> [Records for processing]
-- -- --
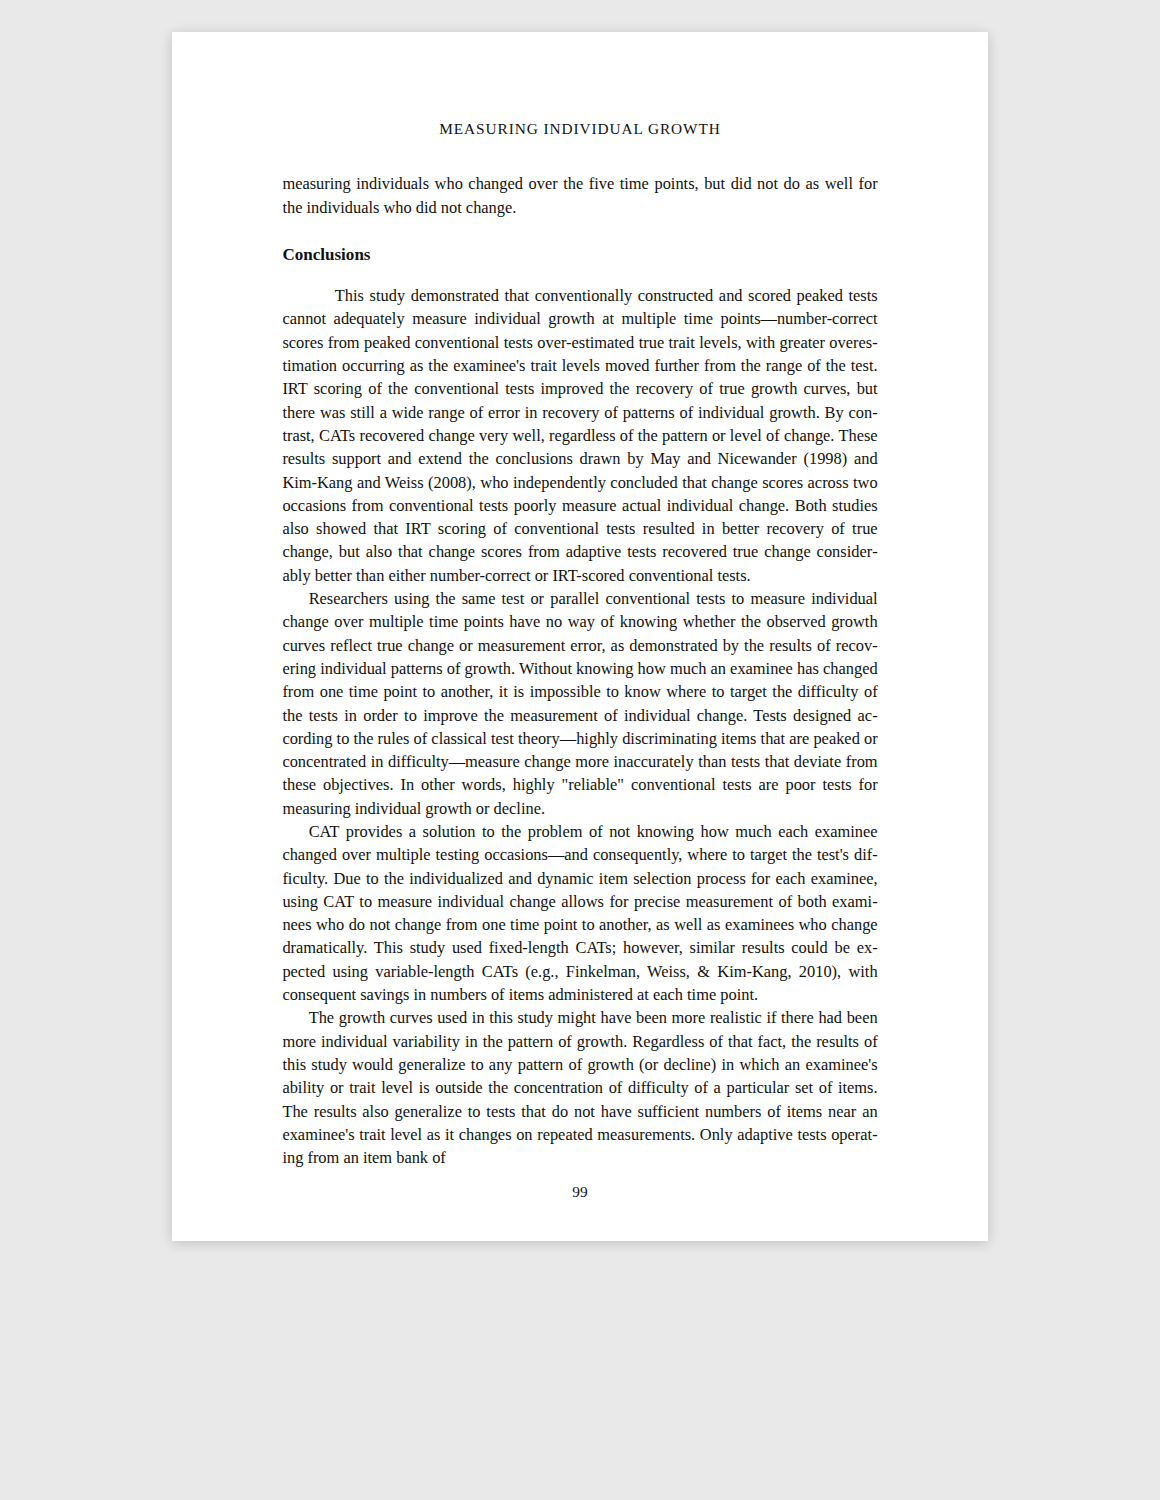MEASURING INDIVIDUAL GROWTH
measuring individuals who changed over the five time points, but did not do as well for the individuals who did not change.
Conclusions
This study demonstrated that conventionally constructed and scored peaked tests cannot adequately measure individual growth at multiple time points—number-correct scores from peaked conventional tests over-estimated true trait levels, with greater overestimation occurring as the examinee's trait levels moved further from the range of the test. IRT scoring of the conventional tests improved the recovery of true growth curves, but there was still a wide range of error in recovery of patterns of individual growth. By contrast, CATs recovered change very well, regardless of the pattern or level of change. These results support and extend the conclusions drawn by May and Nicewander (1998) and Kim-Kang and Weiss (2008), who independently concluded that change scores across two occasions from conventional tests poorly measure actual individual change. Both studies also showed that IRT scoring of conventional tests resulted in better recovery of true change, but also that change scores from adaptive tests recovered true change considerably better than either number-correct or IRT-scored conventional tests.
Researchers using the same test or parallel conventional tests to measure individual change over multiple time points have no way of knowing whether the observed growth curves reflect true change or measurement error, as demonstrated by the results of recovering individual patterns of growth. Without knowing how much an examinee has changed from one time point to another, it is impossible to know where to target the difficulty of the tests in order to improve the measurement of individual change. Tests designed according to the rules of classical test theory—highly discriminating items that are peaked or concentrated in difficulty—measure change more inaccurately than tests that deviate from these objectives. In other words, highly "reliable" conventional tests are poor tests for measuring individual growth or decline.
CAT provides a solution to the problem of not knowing how much each examinee changed over multiple testing occasions—and consequently, where to target the test's difficulty. Due to the individualized and dynamic item selection process for each examinee, using CAT to measure individual change allows for precise measurement of both examinees who do not change from one time point to another, as well as examinees who change dramatically. This study used fixed-length CATs; however, similar results could be expected using variable-length CATs (e.g., Finkelman, Weiss, & Kim-Kang, 2010), with consequent savings in numbers of items administered at each time point.
The growth curves used in this study might have been more realistic if there had been more individual variability in the pattern of growth. Regardless of that fact, the results of this study would generalize to any pattern of growth (or decline) in which an examinee's ability or trait level is outside the concentration of difficulty of a particular set of items. The results also generalize to tests that do not have sufficient numbers of items near an examinee's trait level as it changes on repeated measurements. Only adaptive tests operating from an item bank of
99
-- -- --
> [Task statement] What is needed is a verbatim copy of every line in the records above from the one containing "measuring individuals who" down to the one containing "This study demonstrated", both included, and nothing more.

> [Result below]
measuring individuals who changed over the five time points, but did not do as well for the individuals who did not change.
Conclusions
This study demonstrated that conventionally constructed and scored peaked tests cannot adequately measure individual growth at multiple time points—number-correct scores from peaked conventional tests over-estimated true trait levels, with greater overestimation occurring as the examinee's trait levels moved further from the range of the test. IRT scoring of the conventional tests improved the recovery of true growth curves, but there was still a wide range of error in recovery of patterns of individual growth. By contrast, CATs recovered change very well, regardless of the pattern or level of change. These results support and extend the conclusions drawn by May and Nicewander (1998) and Kim-Kang and Weiss (2008), who independently concluded that change scores across two occasions from conventional tests poorly measure actual individual change. Both studies also showed that IRT scoring of conventional tests resulted in better recovery of true change, but also that change scores from adaptive tests recovered true change considerably better than either number-correct or IRT-scored conventional tests.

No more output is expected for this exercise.